Now as I pedal, I envision these bike rides as my daily workout. Without headphones, it is also a practice of mindfulness and an opportunity to offer up the toil and grind (I’m looking at you Kenyon Road Hill!) for any intentions that are on my mind that day. Whether it’s a cool, crisp morning dressed in quiet serenity or a bright and sunny afternoon bustling with the sounds and movement of traffic, my commute went from a “have to do” to a “get to do” part of my day. 

Question for Reflection: How can you reimagine a hum-drum part of your day to bring you joy? 

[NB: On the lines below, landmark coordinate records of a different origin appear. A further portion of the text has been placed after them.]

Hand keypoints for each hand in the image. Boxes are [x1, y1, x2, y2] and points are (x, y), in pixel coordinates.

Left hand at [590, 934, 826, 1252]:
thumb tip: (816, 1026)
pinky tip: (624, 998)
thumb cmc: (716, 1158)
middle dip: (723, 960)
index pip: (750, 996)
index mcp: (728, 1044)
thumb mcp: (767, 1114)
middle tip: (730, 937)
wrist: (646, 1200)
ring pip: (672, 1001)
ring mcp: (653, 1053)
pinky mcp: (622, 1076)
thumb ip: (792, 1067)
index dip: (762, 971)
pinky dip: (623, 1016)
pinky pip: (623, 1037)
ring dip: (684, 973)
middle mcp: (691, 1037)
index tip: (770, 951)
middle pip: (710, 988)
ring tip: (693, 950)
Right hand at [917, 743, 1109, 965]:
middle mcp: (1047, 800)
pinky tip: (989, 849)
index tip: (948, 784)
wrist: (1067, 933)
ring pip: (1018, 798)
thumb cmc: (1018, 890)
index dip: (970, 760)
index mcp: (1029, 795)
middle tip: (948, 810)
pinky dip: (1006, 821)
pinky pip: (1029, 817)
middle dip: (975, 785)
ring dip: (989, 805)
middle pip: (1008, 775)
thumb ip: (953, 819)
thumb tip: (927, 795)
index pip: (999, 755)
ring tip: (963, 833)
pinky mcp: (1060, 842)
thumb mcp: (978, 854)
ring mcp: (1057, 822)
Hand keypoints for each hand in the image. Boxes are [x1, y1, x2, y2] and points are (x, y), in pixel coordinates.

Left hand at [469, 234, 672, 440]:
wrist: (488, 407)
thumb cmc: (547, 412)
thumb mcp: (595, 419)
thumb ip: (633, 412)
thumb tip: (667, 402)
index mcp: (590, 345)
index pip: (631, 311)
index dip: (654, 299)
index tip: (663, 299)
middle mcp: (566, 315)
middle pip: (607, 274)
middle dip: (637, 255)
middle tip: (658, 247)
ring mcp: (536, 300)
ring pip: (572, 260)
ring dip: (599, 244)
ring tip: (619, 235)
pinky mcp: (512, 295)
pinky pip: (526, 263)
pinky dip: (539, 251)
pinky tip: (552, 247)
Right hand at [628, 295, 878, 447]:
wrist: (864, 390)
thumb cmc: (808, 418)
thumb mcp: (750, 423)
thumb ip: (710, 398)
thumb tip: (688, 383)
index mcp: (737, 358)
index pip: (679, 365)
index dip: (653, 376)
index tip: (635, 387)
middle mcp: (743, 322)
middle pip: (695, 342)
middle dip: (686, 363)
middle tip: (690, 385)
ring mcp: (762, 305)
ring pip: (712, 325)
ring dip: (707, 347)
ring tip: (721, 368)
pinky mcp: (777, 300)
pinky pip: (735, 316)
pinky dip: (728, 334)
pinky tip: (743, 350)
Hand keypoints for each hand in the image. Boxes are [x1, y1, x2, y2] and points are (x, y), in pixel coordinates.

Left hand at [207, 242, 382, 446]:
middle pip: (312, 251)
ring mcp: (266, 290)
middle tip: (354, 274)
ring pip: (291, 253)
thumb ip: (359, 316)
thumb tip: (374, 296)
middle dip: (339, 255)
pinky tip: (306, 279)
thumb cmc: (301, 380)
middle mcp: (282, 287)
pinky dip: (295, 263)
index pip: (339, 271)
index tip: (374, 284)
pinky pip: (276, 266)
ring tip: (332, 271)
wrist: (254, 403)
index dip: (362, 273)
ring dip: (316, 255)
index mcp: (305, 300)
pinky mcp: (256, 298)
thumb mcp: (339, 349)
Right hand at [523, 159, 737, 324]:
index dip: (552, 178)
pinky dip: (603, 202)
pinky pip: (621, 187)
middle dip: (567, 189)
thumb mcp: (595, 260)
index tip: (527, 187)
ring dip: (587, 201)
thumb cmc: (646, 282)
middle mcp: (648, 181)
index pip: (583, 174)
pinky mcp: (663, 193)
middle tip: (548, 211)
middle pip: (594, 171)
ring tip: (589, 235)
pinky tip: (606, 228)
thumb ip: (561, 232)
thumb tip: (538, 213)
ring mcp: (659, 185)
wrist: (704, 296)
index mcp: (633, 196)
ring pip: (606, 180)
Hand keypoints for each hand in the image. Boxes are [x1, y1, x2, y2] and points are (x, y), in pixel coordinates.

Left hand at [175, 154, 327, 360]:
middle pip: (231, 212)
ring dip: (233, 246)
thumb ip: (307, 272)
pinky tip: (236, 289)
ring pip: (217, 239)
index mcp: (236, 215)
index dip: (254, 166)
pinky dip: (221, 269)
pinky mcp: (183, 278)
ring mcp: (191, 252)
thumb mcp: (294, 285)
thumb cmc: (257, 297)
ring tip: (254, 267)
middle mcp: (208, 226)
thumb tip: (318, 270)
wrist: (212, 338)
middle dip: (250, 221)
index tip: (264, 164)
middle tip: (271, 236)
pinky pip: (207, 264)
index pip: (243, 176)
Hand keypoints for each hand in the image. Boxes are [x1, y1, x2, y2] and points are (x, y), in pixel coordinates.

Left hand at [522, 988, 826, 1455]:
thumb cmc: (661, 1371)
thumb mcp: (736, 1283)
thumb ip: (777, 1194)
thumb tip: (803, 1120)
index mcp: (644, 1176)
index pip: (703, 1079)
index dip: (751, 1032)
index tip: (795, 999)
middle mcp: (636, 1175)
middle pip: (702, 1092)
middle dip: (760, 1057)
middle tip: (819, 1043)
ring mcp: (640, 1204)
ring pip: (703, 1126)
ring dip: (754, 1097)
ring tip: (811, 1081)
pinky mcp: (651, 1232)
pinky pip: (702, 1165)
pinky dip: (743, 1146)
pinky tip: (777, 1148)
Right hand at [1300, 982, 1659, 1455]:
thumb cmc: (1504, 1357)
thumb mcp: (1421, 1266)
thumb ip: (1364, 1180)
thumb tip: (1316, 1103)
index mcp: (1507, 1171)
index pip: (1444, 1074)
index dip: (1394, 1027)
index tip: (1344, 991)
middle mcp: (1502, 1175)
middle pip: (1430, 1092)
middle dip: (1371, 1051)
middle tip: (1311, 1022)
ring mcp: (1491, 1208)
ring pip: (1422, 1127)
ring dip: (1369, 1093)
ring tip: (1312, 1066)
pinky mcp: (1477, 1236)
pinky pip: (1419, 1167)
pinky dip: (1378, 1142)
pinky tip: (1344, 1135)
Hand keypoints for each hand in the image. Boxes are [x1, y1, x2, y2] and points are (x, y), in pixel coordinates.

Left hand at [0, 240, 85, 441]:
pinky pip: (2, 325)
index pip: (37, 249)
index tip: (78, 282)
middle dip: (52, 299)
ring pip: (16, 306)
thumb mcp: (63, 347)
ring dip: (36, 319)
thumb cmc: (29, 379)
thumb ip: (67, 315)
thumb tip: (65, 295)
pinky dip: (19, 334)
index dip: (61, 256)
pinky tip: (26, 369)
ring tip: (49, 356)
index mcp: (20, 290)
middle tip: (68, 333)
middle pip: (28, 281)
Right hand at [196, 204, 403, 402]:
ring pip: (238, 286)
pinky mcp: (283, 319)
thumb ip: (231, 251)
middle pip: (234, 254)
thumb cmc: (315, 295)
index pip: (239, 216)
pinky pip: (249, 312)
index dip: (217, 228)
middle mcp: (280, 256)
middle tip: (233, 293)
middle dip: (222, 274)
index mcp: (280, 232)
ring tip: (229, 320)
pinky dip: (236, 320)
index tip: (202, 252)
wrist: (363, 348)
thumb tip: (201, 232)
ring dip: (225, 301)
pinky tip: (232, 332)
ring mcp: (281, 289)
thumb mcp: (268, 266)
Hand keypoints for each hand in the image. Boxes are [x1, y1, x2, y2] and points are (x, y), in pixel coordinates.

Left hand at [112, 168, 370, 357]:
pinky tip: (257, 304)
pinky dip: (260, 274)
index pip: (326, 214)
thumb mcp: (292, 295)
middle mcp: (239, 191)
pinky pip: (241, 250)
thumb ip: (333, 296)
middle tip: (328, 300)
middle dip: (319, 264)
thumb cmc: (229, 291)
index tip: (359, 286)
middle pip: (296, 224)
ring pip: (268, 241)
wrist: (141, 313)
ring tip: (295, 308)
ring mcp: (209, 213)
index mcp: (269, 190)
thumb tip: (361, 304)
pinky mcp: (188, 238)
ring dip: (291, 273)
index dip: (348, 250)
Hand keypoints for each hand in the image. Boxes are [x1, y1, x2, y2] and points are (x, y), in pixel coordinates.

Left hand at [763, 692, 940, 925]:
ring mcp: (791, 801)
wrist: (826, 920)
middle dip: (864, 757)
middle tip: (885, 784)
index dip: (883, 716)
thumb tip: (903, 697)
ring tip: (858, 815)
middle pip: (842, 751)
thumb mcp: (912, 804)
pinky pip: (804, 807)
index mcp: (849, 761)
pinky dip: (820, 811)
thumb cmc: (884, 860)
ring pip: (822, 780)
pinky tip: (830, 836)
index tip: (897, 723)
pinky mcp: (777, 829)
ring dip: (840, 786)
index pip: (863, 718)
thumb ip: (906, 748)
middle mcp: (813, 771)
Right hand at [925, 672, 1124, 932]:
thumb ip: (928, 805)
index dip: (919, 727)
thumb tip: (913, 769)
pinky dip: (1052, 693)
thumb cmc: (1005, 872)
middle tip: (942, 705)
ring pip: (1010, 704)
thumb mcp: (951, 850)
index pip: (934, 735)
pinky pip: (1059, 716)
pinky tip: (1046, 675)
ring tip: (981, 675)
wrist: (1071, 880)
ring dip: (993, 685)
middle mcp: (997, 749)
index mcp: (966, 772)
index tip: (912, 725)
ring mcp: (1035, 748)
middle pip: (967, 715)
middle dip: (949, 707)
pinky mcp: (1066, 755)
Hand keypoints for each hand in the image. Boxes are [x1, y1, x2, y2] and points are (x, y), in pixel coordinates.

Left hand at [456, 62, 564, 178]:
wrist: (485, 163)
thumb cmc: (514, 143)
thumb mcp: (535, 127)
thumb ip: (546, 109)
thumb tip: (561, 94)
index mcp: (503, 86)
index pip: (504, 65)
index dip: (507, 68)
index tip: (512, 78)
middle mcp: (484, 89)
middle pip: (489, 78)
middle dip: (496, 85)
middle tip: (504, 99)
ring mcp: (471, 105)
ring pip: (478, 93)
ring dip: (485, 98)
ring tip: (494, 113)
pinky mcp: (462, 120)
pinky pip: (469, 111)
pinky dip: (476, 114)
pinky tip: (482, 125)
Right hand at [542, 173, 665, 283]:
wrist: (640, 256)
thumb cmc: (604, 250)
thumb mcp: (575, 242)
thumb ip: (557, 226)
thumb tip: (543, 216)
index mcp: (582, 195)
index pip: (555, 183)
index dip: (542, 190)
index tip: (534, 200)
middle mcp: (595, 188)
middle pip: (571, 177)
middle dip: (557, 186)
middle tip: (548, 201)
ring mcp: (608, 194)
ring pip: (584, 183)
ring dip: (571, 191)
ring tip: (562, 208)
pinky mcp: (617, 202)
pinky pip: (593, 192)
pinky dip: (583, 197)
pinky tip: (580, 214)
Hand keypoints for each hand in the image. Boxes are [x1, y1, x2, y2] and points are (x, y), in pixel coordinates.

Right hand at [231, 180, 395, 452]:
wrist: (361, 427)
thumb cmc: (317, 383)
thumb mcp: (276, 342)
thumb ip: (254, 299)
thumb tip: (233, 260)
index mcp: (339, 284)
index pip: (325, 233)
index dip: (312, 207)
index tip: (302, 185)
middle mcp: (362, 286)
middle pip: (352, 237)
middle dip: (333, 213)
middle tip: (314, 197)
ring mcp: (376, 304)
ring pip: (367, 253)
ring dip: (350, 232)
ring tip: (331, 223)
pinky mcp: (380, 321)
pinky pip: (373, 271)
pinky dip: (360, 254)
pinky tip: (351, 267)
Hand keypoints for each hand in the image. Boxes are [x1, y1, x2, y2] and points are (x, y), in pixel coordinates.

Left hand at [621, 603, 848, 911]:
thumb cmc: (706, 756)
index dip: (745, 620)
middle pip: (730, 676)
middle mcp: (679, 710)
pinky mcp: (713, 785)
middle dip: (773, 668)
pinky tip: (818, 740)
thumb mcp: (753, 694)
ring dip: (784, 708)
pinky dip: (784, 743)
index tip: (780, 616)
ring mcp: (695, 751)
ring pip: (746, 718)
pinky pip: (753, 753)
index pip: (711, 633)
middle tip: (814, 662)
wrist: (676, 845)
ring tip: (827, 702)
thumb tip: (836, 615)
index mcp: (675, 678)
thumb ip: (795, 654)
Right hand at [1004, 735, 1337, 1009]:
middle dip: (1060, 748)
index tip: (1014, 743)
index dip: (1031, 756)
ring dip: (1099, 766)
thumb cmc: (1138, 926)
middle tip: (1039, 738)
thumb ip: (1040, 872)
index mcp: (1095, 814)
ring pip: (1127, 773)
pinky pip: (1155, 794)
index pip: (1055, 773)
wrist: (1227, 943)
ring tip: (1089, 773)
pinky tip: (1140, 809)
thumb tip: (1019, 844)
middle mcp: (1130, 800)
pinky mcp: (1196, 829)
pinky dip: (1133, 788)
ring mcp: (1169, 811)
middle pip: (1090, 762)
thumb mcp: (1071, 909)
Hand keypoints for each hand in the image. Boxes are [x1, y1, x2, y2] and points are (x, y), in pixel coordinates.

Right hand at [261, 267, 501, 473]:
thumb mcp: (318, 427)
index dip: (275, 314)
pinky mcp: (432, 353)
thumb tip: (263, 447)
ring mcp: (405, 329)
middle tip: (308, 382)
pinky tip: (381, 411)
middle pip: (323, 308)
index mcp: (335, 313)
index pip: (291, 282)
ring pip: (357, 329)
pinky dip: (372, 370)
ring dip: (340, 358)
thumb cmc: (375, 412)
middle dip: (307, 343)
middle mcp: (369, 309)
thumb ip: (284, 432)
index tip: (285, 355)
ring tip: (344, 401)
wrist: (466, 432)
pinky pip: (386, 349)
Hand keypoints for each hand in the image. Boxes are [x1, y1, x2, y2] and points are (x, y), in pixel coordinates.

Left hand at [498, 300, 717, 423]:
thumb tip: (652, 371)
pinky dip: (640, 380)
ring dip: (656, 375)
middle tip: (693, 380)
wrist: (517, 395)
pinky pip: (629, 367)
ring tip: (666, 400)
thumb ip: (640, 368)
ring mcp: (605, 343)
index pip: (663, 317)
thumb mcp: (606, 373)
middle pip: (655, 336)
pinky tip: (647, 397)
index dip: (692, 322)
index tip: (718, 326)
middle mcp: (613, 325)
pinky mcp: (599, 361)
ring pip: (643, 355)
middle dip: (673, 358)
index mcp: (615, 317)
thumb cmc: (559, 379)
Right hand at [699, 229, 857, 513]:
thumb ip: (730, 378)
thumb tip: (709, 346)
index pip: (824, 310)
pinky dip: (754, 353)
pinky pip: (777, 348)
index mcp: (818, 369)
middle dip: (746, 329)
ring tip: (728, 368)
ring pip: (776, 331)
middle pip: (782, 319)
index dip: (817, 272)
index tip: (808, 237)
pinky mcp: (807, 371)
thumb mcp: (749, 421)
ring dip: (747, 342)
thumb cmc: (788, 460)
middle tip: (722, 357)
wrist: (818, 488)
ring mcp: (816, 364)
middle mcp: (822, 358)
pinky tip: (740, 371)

Bohdan (Bo) is from Denver, Colorado and recently graduated from Notre Dame with a degree in Neuroscience and Behavior. He is drawn to FMS for the opportunity to deepen his faith, live in an intentional community, and learn to live simply in the Franciscan tradition. Furthermore, he is super excited to serve as a Respite Care Assistant at Christ House where he will be providing basic medical care among other responsibilities. Bo is currently applying to medical school and aspires to become an impactful physician for underserved communities. He looks forward to forming deep relationships with the residents and being a listening ear to their stories and experienced adversity. In his free time, Bo enjoys exercising (especially hiking, skiing, and playing pickup basketball), reading, and spending time with friends. He cannot wait to explore D.C. with its abundance of museums and rich history and culture.